Limitations of this work include that only 13 interviews, involving 26 individuals, were conducted. While this is not a large number of participants, it included all key CATI team personnel. These interviews were conducted remotely online due to the COVID-19 pandemic and regional insecurity, and there were occasional internet connection interruptions that challenged interview flow. The remote and paired interview structure also made it relatively difficult to encourage quieter informants to speak. Interviews were only conducted with CATI implementers. Feedback from CATI beneficiaries and partners (e.g. CTC staff) is an opportunity for future research. Additionally, due to the qualitative nature of these data, the exact source and extent of challenges such as stock outs or rejection cannot be ascertained. Lastly, the results are susceptible to bias, as the overall study may have influenced CATI implementation. Interviewees may also have been inclined to respond in ways they thought the research team wanted to hear or that positively portrayed their team. These limitations are not considered to have impacted the results presented herein.

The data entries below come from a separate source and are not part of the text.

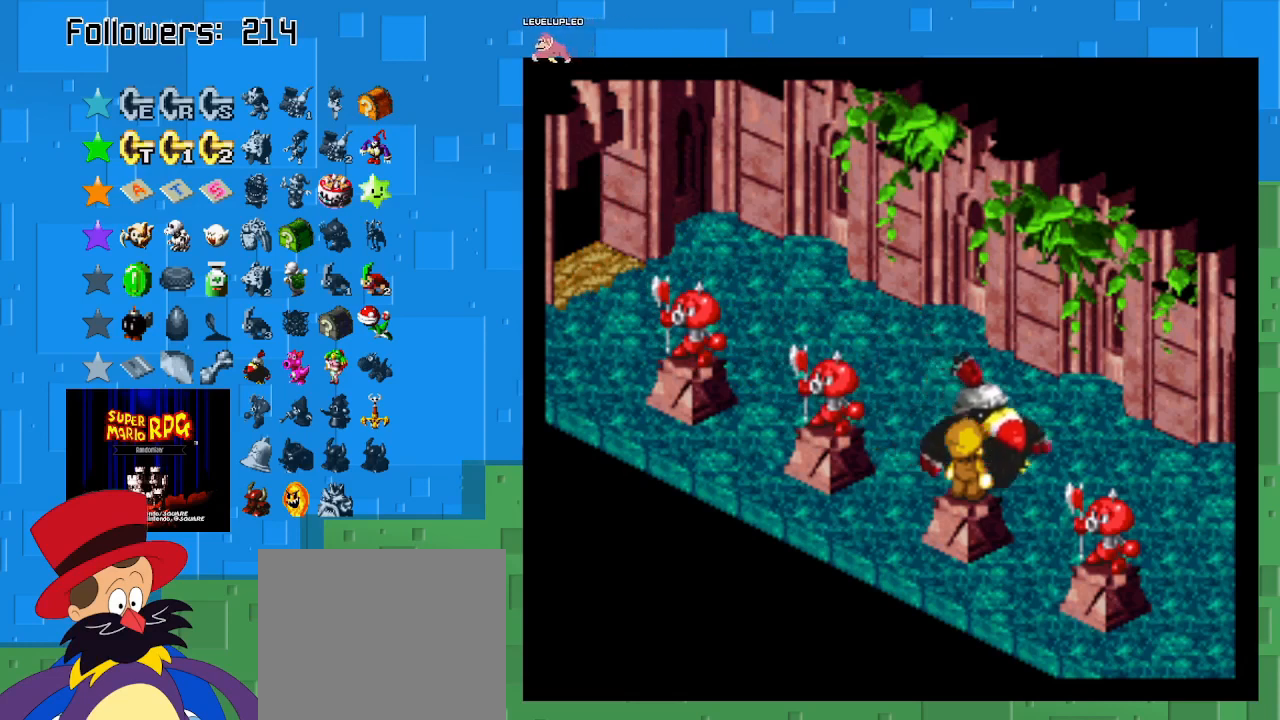
{"buttons": [], "left_stick": "center", "right_stick": "center", "events": []}
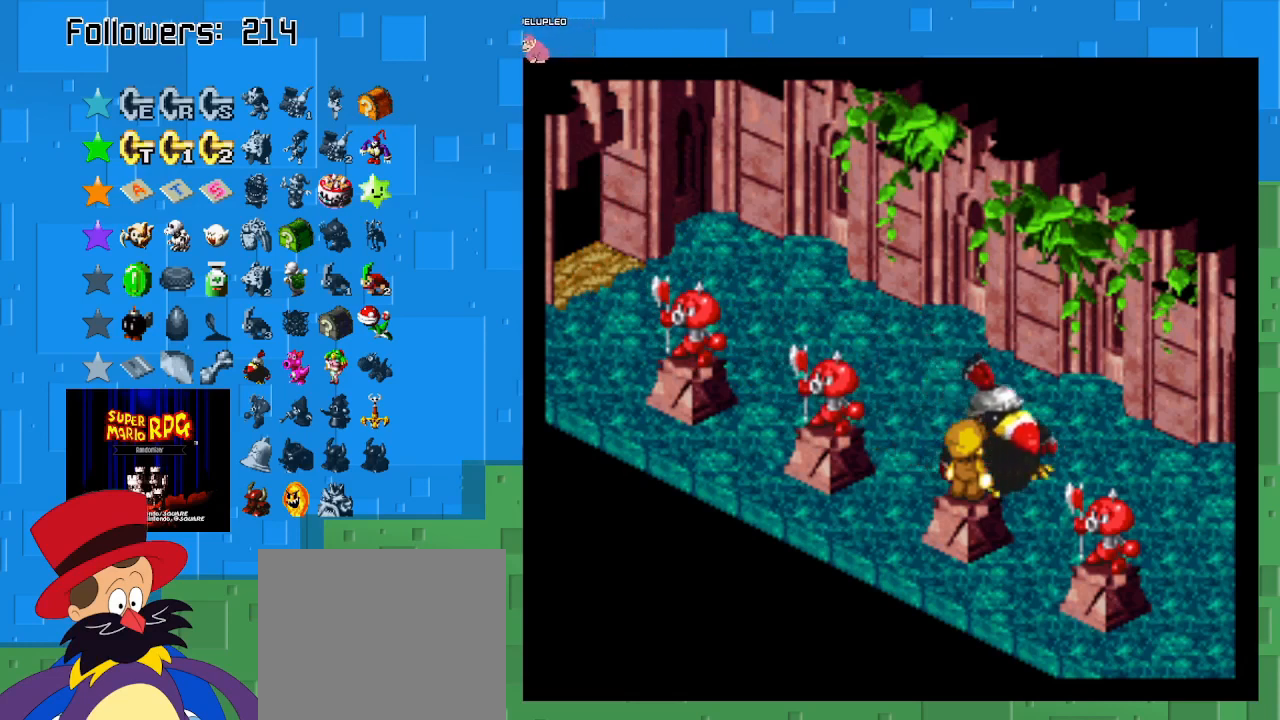
{"buttons": [], "left_stick": "center", "right_stick": "center", "events": []}
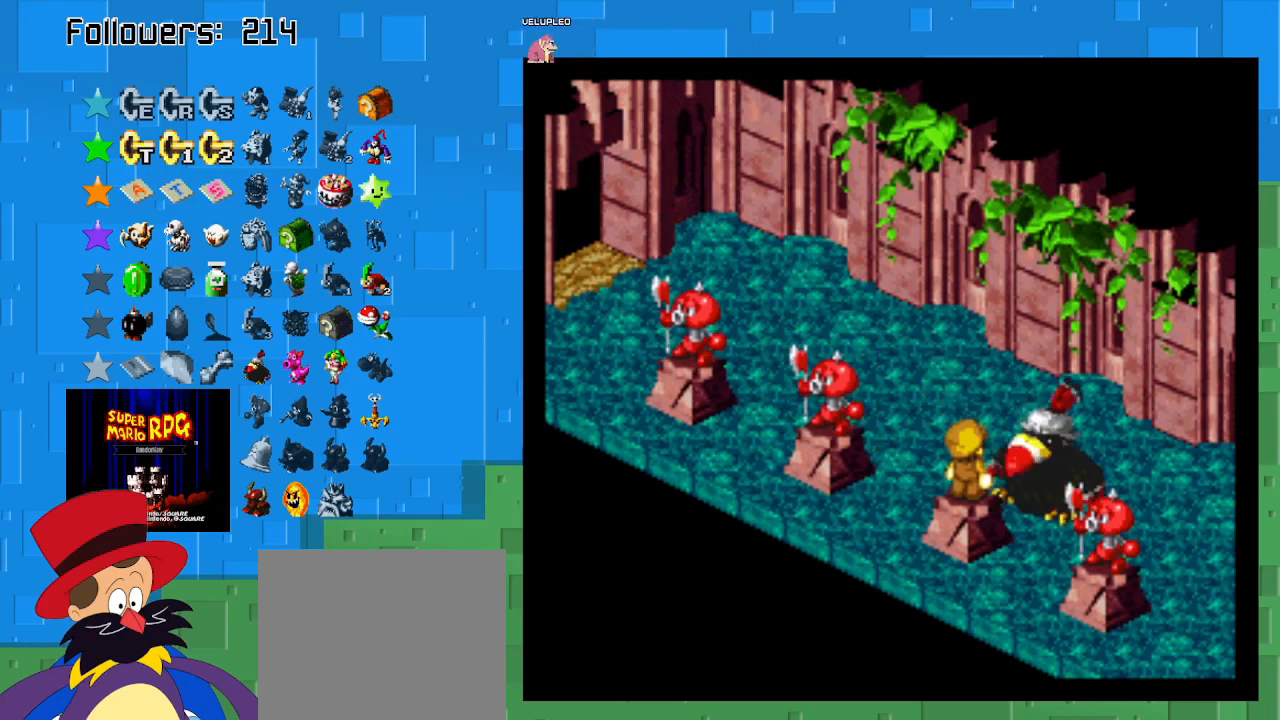
{"buttons": ["CROSS"], "left_stick": "center", "right_stick": "center", "events": [[433, "CROSS", "down"]]}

The research presented herein represents the qualitative arm of a multi-pronged research study, and thus only provides subjective perceptions of CATI implementers. These qualitative findings provide important context in the forthcoming quantitative analysis. For example, reports that CATI teams were unable to visit all households indicate the analysis may find lower than expected ring coverage, or lower percentage of households in a ring visited by CATI teams. Similarly, some rings may have a smaller observed radius (as suggested by the challenges teams faced in reaching the full 150-meters), while other rings may see a larger radius (as suggested by the proxy measure of 300 steps which can be over 150 meters depending on a person’s stride). Furthermore, the degree to which supply shortages were mentioned during the interviews suggests the quantitative analysis could find reduced percentages of neighbor households receiving full supplies. Lastly, data on households refusing CATIs would quantify the extent to which refusals impacted CATI response. Paired with the implementation considerations learned from these interviews, the forthcoming quantitative findings may provide new insights to help guide future CATI implementation in humanitarian settings.